Neuropathic pain, also known as chronic pain, is rather resistant to current treatments. A new target, discovered by the universities of Montpellier and Strasbourg, seems to represent a breakthrough to avoid the "chronicization" of these pains.
The neuropathic pain, or neurogenic pain, is a particular form of chronic pain, where hypersensitivity to pain (hyperpathy, allodynia) and abnormal sensations (burning, tingling ...) predominate. It is linked to a dysfunction of the nervous system which can intervene at different levels (peripheral nerve, spinal cord or brain).
The problem is that conventional painkillers do not work for a pain that would affect almost 10% of the population (diabetes, shingles, MS, traumatic lesions ...). We have to resort to drugs psychotropic (antidepressants, anti-epileptics ...), but less than 50% of patients consider themselves to be really improved and the effect is slow to obtain (at least one month of treatment).
FLT3 and its key role in pain
A team of researchers from the Universities of Montpellier and Strasbourg have launched a research program on neuropathic pain that has led to the discovery of a receptor, FLT3, which seems to play a key role.
FLT3 is a tyrosine kinase and its receptor is expressed on the surface of blood stem cells and immune cells. In case of nerve injury, an influx of immune cells occurs at the site of the lesion and these cells secrete an inflammatory protein which, because of the lesion, can reach the FLT3 receptor on the nerve and bind with it. activate.
It is this FLT3 protein-receptor binding that activates a chemical cascade in the nervous system and leads to pain and its persistence: FLT3 intervenes in the foreground in the phenomenon of "chronicization" of pain.
BDT001, a promising molecule
The research team therefore looked for an inhibitor of FLT3 by an original approach. They perfectly defined the 3-dimensional structure of the FLT3 receiver and searched in a database of 3 million molecules, which one could best suit in terms of complementary structure, as a key in a lock. With this approach, they discovered a molecule that seems very promising (BDT001) since it seems to perfectly block FLT3 and thus the cascade that leads to neuropathic pain.
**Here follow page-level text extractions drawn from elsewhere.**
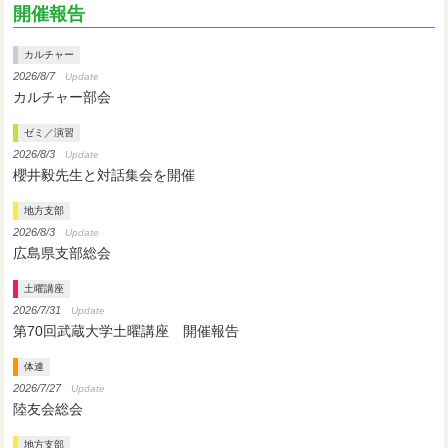
開催報告
カルチャー
2026/8/7
Update
カルチャー部会
ゼミ／演習
2026/8/3
Update
櫻井毅先生と対話集会を開催
地方支部
2026/8/3
Update
広島県支部総会
土曜講座
2026/7/31
Update
第70回武蔵大学土曜講座 開催報告
体連
2026/7/27
Update
陸友会総会
地方支部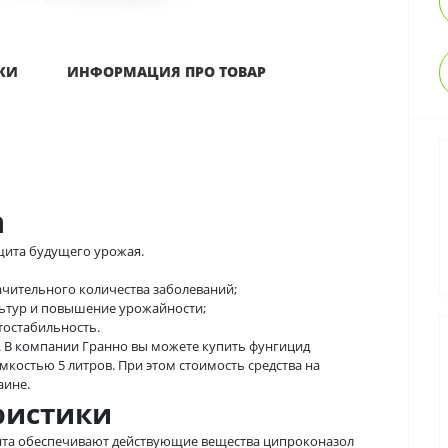
КИ
ИНФОРМАЦИЯ ПРО ТОВАР
а
ащита будущего урожая.
чительного количества заболеваний;
льтур и повышение урожайности;
тостабильность.
. В компании Гранно вы можете купить фунгицид
емкостью 5 литров. При этом стоимость средства на
аине.
ристики
ента обеспечивают действующие вещества ципроконазол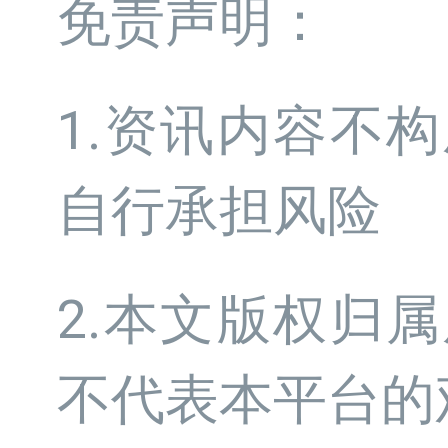
免责声明：
1.资讯内容不
自行承担风险
2.本文版权归
不代表本平台的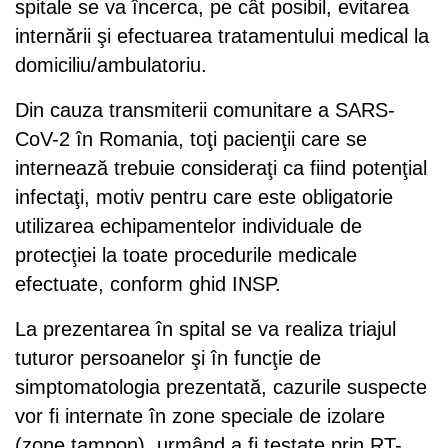
spitale se va încerca, pe cât posibil, evitarea
internării şi efectuarea tratamentului medical la
domiciliu/ambulatoriu.
Din cauza transmiterii comunitare a SARS-
CoV-2 în Romania, toţi pacienţii care se
internează trebuie consideraţi ca fiind potenţial
infectaţi, motiv pentru care este obligatorie
utilizarea echipamentelor individuale de
protecţiei la toate procedurile medicale
efectuate, conform ghid INSP.
La prezentarea în spital se va realiza triajul
tuturor persoanelor şi în funcţie de
simptomatologia prezentată, cazurile suspecte
vor fi internate în zone speciale de izolare
(zone tampon), urmând a fi testate prin RT-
Tested in an experimental model in mice, the new BDT001 molecule allows in less than 3 hours a significant reduction in hyperalgesia and allodynia. This effect lasted 48 hours with a single dose. These results are published in Nature Communications.
A development in progress
Other FLT3 inhibitors have been tried in the treatment of certain types of leukemia, but their development has been stopped because of the numerous side effects. BDT001 seems more promising from this point of view and has far fewer interactions with other drugs.
The researchers created a start-up to ensure the early stages of clinical development and have an injectable form for the first studies in humans in 2010.